Gramps was a tough, too, and strong as an ox. He and my Uncle George, a big man and bigger than his Dad, used to have little handshaking contests every time they saw each other after an absence. Gramps always won: he was a bone-crusher. There’s a story of him getting jumped by three oilfield roughnecks in an alley during the 1930s, and of an assisting officer arriving at the scene to discover that Gramps was the only combatant both conscious and vertical.

It was Gramps who, at lunch one day, casually mentioned that Mattie was leaving Taft for Shell Beach, and she was putting on a big yard sale. The furniture was elegant. Grandma wouldn’t hear of it. “Not,” she sniffed, “from THAT woman.”

Later, she surreptitiously drove by the yard sale. She made a few more passes. Very slowly.

Fifty years later, when I spent the night at my uncle’s house near Sacramento, I slept on a Mattie Smyer couch in a living room surrounded by Mattie Smyer end tables, lamps, china cabinets and easy chairs. It was beautiful stuff–if one can use the word “voluptuous” to describe an elegantly curved floor lamp, then this was libido-driven furniture.

The Kellys eventually would move to Williams, in Colusa County, raise almonds, where the earliest memory I have is of falling down Gramps’s ranch-house steps. I still have the scar on my knee. I still remember the look of concern on Gramps’ face as he scooped me up in his arms.

When the pair came to visit us in Arroyo Grande, there was inside me the kind of trembling excitement a little kid feels on Christmas Eve. Grandma talked about politics, but also about Hollywood scandals–Elizabeth Taylor and Richard Burton seemed to share equal time with the Berlin Wall and the Mercury astronauts–and teased Gramps, a quiet man but a remarkably funny one, without mercy. He had learned after years of marriage how to be her straight man, Burns to her Gracie Allen. He adored her, and sometimes, in mid-needle, Grandma would stop suddenly and regard him with a smile. You could see that she had learned, after years of marriage, to adore him, too.

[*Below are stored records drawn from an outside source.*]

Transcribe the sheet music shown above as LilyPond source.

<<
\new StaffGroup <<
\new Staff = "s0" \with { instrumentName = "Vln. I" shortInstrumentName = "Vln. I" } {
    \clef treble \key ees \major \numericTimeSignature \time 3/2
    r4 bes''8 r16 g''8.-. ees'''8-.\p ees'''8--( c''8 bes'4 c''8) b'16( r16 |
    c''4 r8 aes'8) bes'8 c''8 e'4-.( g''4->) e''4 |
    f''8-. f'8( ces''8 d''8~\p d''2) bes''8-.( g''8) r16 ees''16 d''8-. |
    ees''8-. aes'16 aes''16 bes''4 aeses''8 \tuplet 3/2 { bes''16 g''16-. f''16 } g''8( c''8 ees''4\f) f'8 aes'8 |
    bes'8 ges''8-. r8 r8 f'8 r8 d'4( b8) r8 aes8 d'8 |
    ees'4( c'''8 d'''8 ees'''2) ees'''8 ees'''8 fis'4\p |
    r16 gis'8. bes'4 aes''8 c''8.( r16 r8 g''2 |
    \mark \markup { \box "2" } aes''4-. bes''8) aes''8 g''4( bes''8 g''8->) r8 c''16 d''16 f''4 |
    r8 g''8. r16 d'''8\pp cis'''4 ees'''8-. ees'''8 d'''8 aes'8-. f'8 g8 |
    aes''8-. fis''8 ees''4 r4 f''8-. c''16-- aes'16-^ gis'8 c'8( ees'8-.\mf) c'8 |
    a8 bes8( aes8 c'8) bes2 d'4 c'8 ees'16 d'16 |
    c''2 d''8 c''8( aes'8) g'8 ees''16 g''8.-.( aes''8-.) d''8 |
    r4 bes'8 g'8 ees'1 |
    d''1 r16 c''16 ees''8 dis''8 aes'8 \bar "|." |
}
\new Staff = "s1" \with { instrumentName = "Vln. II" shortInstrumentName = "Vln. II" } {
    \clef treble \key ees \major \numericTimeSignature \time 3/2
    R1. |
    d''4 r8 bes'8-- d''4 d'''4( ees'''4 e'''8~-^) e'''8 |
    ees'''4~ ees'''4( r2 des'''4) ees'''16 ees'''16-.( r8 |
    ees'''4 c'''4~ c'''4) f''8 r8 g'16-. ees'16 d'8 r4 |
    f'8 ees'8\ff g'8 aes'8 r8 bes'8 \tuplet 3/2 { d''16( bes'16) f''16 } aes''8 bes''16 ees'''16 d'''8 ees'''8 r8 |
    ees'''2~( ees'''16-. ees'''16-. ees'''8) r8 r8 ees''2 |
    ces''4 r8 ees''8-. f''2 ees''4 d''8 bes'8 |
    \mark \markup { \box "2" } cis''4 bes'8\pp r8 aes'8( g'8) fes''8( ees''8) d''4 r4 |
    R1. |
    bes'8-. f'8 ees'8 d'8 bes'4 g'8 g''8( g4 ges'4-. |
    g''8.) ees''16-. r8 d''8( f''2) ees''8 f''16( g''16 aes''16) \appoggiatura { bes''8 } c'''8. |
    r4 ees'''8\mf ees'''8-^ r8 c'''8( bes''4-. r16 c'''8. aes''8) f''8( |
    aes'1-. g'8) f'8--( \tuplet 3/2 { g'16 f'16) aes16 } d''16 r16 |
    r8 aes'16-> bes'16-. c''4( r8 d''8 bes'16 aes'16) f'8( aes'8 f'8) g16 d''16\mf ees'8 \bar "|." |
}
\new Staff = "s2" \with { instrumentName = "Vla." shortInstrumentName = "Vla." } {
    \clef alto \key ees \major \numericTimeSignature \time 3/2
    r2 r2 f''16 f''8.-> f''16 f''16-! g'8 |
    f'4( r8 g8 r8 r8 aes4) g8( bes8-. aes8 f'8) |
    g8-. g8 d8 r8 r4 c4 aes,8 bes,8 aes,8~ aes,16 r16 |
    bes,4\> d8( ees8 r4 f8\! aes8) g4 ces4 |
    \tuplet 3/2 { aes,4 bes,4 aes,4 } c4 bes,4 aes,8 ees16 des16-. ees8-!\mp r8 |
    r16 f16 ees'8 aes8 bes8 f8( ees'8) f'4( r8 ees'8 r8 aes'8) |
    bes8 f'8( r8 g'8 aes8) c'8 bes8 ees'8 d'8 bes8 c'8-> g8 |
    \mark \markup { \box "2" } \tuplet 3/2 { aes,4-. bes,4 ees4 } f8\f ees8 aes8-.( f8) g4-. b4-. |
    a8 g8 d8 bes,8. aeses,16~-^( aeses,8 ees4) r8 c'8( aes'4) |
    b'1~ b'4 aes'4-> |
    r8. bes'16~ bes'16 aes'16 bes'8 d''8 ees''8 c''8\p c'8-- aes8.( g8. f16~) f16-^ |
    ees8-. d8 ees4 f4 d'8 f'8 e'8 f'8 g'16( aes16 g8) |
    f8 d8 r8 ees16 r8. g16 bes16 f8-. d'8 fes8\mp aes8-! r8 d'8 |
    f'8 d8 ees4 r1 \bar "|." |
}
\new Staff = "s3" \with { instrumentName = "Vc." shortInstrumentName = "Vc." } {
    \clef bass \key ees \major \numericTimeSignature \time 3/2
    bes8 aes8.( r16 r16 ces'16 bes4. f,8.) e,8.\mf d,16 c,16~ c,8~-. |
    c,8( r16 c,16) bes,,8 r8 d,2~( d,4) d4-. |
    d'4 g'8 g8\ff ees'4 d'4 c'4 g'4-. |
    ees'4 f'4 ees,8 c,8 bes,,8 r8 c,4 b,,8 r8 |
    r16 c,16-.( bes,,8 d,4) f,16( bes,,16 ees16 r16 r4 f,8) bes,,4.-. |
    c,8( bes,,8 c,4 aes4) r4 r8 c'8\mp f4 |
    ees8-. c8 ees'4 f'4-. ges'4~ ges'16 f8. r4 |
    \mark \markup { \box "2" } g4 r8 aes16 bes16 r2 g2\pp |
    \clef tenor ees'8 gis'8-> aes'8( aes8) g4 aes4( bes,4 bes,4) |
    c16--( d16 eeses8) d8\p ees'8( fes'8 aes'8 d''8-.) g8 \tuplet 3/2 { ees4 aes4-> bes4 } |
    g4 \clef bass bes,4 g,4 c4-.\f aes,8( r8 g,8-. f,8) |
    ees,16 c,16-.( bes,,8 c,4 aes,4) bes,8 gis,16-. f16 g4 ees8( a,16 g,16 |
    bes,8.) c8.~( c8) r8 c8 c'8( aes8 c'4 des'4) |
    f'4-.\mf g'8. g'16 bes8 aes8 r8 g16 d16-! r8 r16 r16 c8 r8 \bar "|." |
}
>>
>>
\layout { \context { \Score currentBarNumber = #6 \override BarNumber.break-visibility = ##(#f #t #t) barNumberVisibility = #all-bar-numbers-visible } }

The only part I hated about their visits was when it came time for them to leave, and I would watch their car until it was gone, and still watch awhile after. Maybe, I must have thought, they’ve forgotten something and will have to come back.

When they retired to Cambria in a house built in large part by Gramps, then in his sixties, on a lot she’d been wise enough to buy when it was cheap, they lived quietly and putting on the Ritz consisted of going to an all-you-can-eat family restaurant off Highway 1. It wasn’t fancy. Grandma Kelly had no need for fancy. The wealth she had was in living life, in enduring unimaginable heartbreak and in enduring bleak poverty, and through all of that, she was most truly herself in those moments I caught her smiling at Gramps.

In those moments of delight, it was as if she was were five years old again but, somehow this time, her father, Charlie Kircher, was carrying her down Iron Mountain, carrying her away forever that horrific house on stilts and lifting her gently onto the back of the pony every little girl dreams of.